--- Collected data ---

• • • •

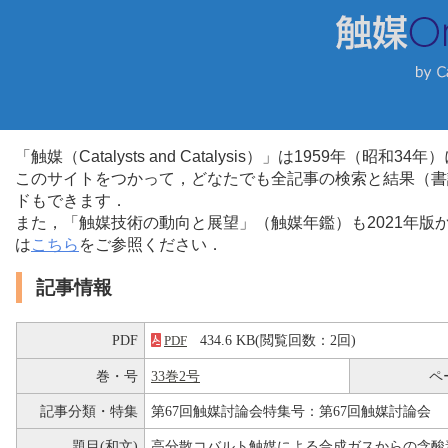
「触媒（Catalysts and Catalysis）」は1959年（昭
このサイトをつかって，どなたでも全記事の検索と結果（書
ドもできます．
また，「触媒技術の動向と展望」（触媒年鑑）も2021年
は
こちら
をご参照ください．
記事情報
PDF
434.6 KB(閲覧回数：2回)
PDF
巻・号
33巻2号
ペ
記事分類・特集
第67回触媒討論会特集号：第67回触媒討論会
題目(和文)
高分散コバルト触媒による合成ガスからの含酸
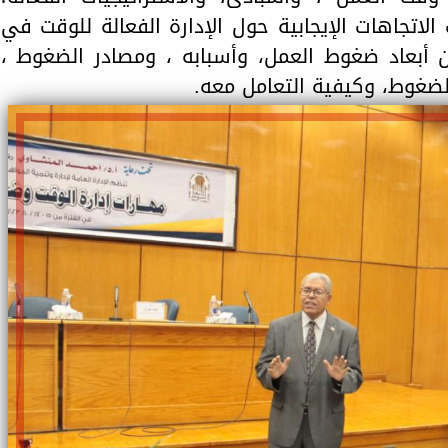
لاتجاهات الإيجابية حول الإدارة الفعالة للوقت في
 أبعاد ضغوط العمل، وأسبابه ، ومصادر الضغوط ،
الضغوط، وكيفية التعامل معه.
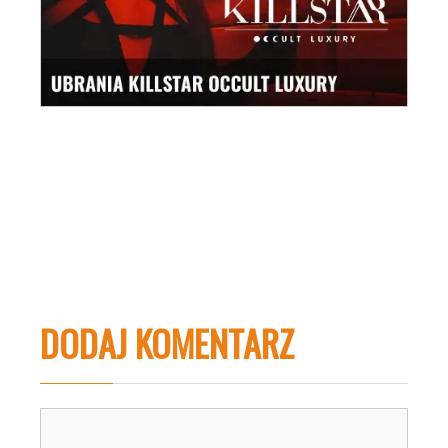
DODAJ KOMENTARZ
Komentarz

• • • •

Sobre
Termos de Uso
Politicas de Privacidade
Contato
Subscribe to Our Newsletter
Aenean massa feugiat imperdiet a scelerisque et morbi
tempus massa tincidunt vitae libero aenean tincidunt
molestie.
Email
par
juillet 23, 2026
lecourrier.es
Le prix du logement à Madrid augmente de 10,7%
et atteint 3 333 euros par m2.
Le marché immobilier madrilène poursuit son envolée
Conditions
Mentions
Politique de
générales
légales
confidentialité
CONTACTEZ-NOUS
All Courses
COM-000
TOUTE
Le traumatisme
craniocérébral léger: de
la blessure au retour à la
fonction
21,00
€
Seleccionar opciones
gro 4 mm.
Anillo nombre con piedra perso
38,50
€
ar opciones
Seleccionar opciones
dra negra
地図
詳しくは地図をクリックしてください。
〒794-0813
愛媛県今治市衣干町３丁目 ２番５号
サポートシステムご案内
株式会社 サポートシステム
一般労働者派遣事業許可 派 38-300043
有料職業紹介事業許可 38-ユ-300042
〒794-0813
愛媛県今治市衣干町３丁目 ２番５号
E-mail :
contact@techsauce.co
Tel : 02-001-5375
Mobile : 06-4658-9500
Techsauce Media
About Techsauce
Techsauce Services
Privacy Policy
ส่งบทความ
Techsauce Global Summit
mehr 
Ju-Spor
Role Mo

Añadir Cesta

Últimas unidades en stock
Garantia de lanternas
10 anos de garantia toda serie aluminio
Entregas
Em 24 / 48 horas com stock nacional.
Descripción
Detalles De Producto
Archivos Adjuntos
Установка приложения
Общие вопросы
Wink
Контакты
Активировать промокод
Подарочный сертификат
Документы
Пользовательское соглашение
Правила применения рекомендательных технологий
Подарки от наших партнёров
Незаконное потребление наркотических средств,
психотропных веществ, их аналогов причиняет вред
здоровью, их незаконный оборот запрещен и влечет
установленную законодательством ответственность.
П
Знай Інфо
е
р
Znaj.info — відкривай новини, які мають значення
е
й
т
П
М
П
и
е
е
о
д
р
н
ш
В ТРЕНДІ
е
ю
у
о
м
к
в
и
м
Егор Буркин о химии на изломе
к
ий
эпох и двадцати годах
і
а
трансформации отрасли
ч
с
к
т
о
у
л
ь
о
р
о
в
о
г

• • • •

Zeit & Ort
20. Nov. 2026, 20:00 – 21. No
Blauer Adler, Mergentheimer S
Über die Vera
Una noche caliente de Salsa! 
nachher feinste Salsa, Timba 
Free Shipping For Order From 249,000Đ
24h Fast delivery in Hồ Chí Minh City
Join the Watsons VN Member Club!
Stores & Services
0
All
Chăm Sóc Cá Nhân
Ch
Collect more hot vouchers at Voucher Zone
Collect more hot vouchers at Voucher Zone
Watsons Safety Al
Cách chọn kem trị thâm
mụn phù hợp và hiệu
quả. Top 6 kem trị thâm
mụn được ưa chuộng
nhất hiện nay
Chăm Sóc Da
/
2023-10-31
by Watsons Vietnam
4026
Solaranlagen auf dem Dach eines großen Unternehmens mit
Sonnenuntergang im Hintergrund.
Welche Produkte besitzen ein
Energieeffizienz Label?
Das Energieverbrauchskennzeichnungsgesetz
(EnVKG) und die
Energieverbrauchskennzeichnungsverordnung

• • • •

--- WHAT YOU SHOULD DO ---
When a line of the records holds the word "Salsa", copy that line.

--- EXERCISE RESPONSE ---
Una noche caliente de Salsa! 
nachher feinste Salsa, Timba 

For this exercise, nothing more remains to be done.